# [Tarefa a cumprir]
Reproduza, sem qualquer alteração, o trecho do documento final da Cúpula dos Povos do Sul que vai de "Considerando as mudanças" até "em nossa região.".

Documento final da Cúpula dos Povos do Sul
Salvador, Bahia, Brasil - 12 a 15 de dezembro de 2008

Representantes de organizações e movimentos sociais da AL e do Caribe, reunidos por ocasião da realização histórica de cinco cúpulas simultâneas de presidentes do Mercosul, União das Nações Sul-americanas (Unasul), da Associação Latino-americana de Integração (Aladi), do Grupo do Rio e da América Latina e Caribe, em Salvador, Bahia.
Assumindo o rumo que marcam os resultados das Cúpulas dos povos realizadas em Posadas 2008, Lima 2008, Santiago do Chile 2007, Cochabamba 2006 e Mar del Plata 2005.
Reafirmando que homens e mulheres da América Latina e Caribe vimos construindo a integração a partir dos povos, avançando na disputa pela profunda transformação do modelo produtivo atual em uma perspectiva soberana, sustentável e justa.
Considerando as mudanças que estão acontecendo no cenário mundial por ocasião do desencadeamento da crise econômica do sistema capitalista, que é produto das políticas neoliberais da globalização que têm levado a humanidade a uma profunda crise energética, alimentar, climática e social e que agora se expressam na crise econômica e financeira.
Observando que sob a condução do atual governo dos Estados Unidos busca-se dividir a região, reeditar a fracassada proposta da Alca e aprofundar os esquemas de livre comércio, abertura aos investimentos, endividamento em vários países e militarização e que a União Européia busca impulsionar políticas similares em nossa região.
Reconhecendo, não obstante, que alguns governos da região iniciaram caminhos alternativos de desenvolvimento propondo novas formas de organização econômica, constatamos a manutenção das políticas neoliberais que têm conduzido muitos povos ao aprofundamento da pobreza, à discriminação e ao abandono da capacidade dos Estados de promover o desenvolvimento econômico e social.

Declaramos:

Assumir o compromisso de aprofundar a integração a partir dos povos, nesse momento histórico de luta e mobilização da América Latina e Caribe, construindo a soberania popular.

# [Dados fornecidos]

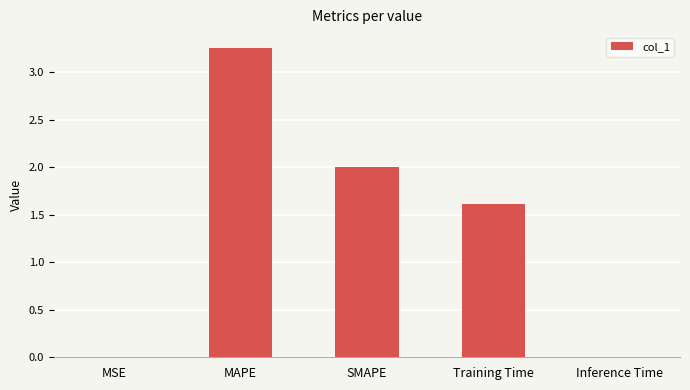

Which label corresponds to the largest value in the chart?

MAPE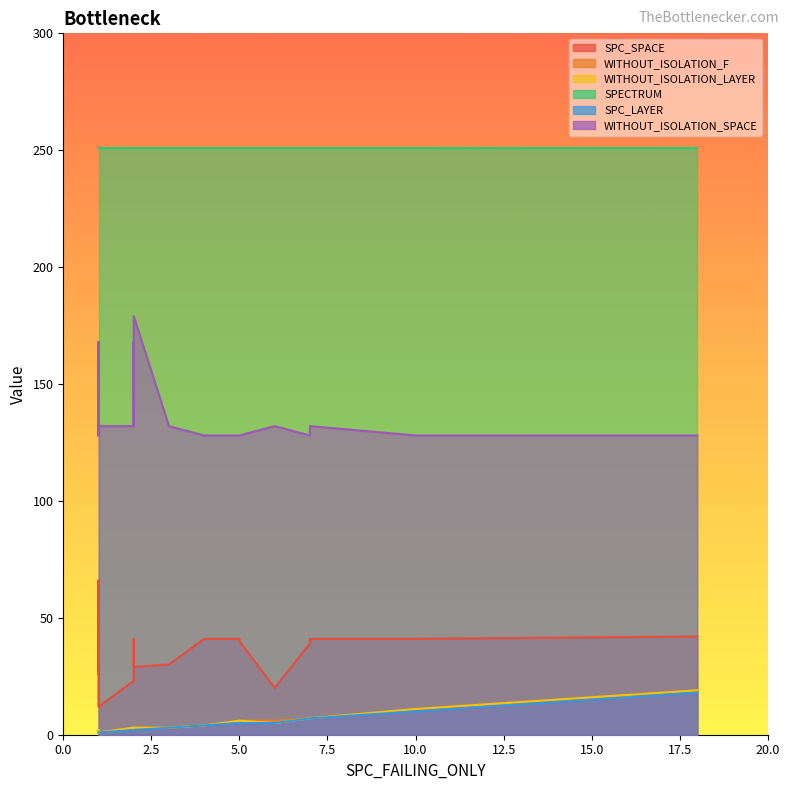

What is the sum of all WITHOUT_ISOLATION_LAYER values?

96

# [Solução da tarefa]
Considerando as mudanças que estão acontecendo no cenário mundial por ocasião do desencadeamento da crise econômica do sistema capitalista, que é produto das políticas neoliberais da globalização que têm levado a humanidade a uma profunda crise energética, alimentar, climática e social e que agora se expressam na crise econômica e financeira.
Observando que sob a condução do atual governo dos Estados Unidos busca-se dividir a região, reeditar a fracassada proposta da Alca e aprofundar os esquemas de livre comércio, abertura aos investimentos, endividamento em vários países e militarização e que a União Européia busca impulsionar políticas similares em nossa região.